Given records:
Start of Block

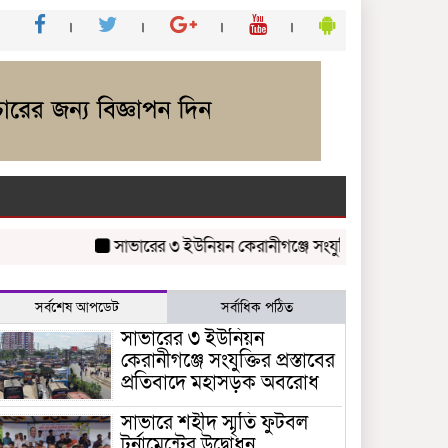
সাভারের ৩ ইউনিয়ন কেরানীগঞ্জে সংযুক্তির প্রস্তাবের প্রতিব
সর্বশেষ আপডেট
সর্বাধিক পঠিত
সাভারের ৩ ইউনিয়ন
কেরানীগঞ্জে সংযুক্তির প্রস্তাবের
প্রতিবাদে মহাসড়ক অবরোধ
সাভারে শহীদ স্মৃতি ফুটবল
টুর্নামেন্টের উদ্বোধন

End of Block

Exercise:
Please write out every line of text from the entries above without changing a character, and leave the pictures out.

The answer:
সাভারের ৩ ইউনিয়ন কেরানীগঞ্জে সংযুক্তির প্রস্তাবের প্রতিব
সর্বশেষ আপডেট
সর্বাধিক পঠিত
সাভারের ৩ ইউনিয়ন
কেরানীগঞ্জে সংযুক্তির প্রস্তাবের
প্রতিবাদে মহাসড়ক অবরোধ
সাভারে শহীদ স্মৃতি ফুটবল
টুর্নামেন্টের উদ্বোধন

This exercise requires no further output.